When Mas ideated the story of her debut novel, she took inspiration from the ground reality of late 19th century France. Laurent gave birth shortly before getting involved in the project. She wanted to make a movie for her kid, and as she is a beautiful girl, Laurent wanted to make a women-centric movie. With this determination, she sought to find an impactful subject. The director wanted to illustrate feminism, but she did not want the theme to overpower the tone of the movie.
She was looking for a complex and challenging project – which would talk about the women’s experience, showcase a good amount of thrill, and read as a genre movie. The talented actor-filmmaker was seemingly hoping to bring to life a majestic and ambitious cinematic experience, where there would be scope to direct and build an ambiance through production design, era-accurate costumes, scene composition, and the overall visual setting.

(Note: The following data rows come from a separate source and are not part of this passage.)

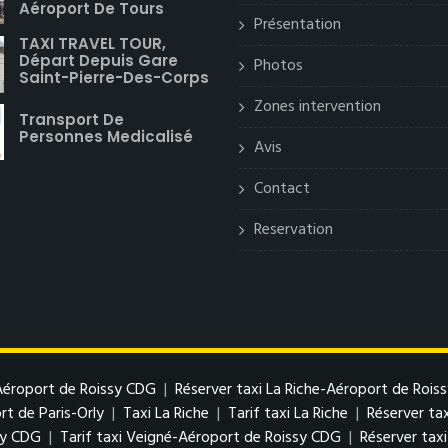
Aéroport De Tours
Présentation
TAXI TRAVEL TOUR,
Départ Depuis Gare
Photos
Saint-Pierre-Des-Corps
Zones intervention
Transport De
Personnes Medicalisé
Avis
Contact
Reservation
-Aéroport de Roissy CDG
|
Réserver taxi La Riche-Aéroport de Rois
rt de Paris-Orly
|
Taxi La Riche
|
Tarif taxi La Riche
|
Réserver tax
sy CDG
|
Tarif taxi Veigné-Aéroport de Roissy CDG
|
Réserver tax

She was initially thinking along the lines of a witch movie, which would also be a period piece of its own accord. Apparently, the past ruptures conceal some truth about the present discontents, and the director thought it to be relatively modern to reflect on the past and subsequently highlight the present. Then, producer Alain Goldman sent her the book by Victoria Mas, and the director instantly found the perfect material for her venture. Mas’ novel is also somewhat rooted in reality.

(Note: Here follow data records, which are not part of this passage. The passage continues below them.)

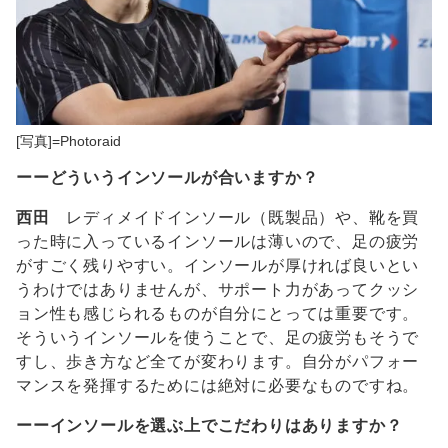
[写真]=Photoraid
ーーどういうインソールが合いますか？
西田
レディメイドインソール（既製品）や、靴を買
った時に入っているインソールは薄いので、足の疲労
がすごく残りやすい。インソールが厚ければ良いとい
うわけではありませんが、サポート力があってクッシ
ョン性も感じられるものが自分にとっては重要です。
そういうインソールを使うことで、足の疲労もそうで
すし、歩き方など全てが変わります。自分がパフォー
マンスを発揮するためには絶対に必要なものですね。
ーーインソールを選ぶ上でこだわりはありますか？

Although the story of Eugénie may be a fiction conjured by the writer, Laurent based the tale on the palpable ground of Salpêtrière Hospital. The name derives from saltpetre, a component of gunpowder, and the site was originally a gunpowder factory. However, in 1656, the facility was converted into a hospice following the instructions of Louis XIV. The main hospice confined women from all walks of life, where these women were treated as second-class citizens. Some of these women were married off to Americans to push forward the “New France” agenda.
The character of neurologist Dr. Jean-Martin Charcot also existed in history and presided over the neuropsychiatric teaching center, just as depicted in the movie. In addition, there is also a passing reference to the death of novelist Victor Hugo, and Eugénie admits attending the funeral of the prolific writer. Therefore, it is safe to infer that the skeleton of the story of ‘The Mad Women’s Ball’ is firmly realistic, however fictional it may be.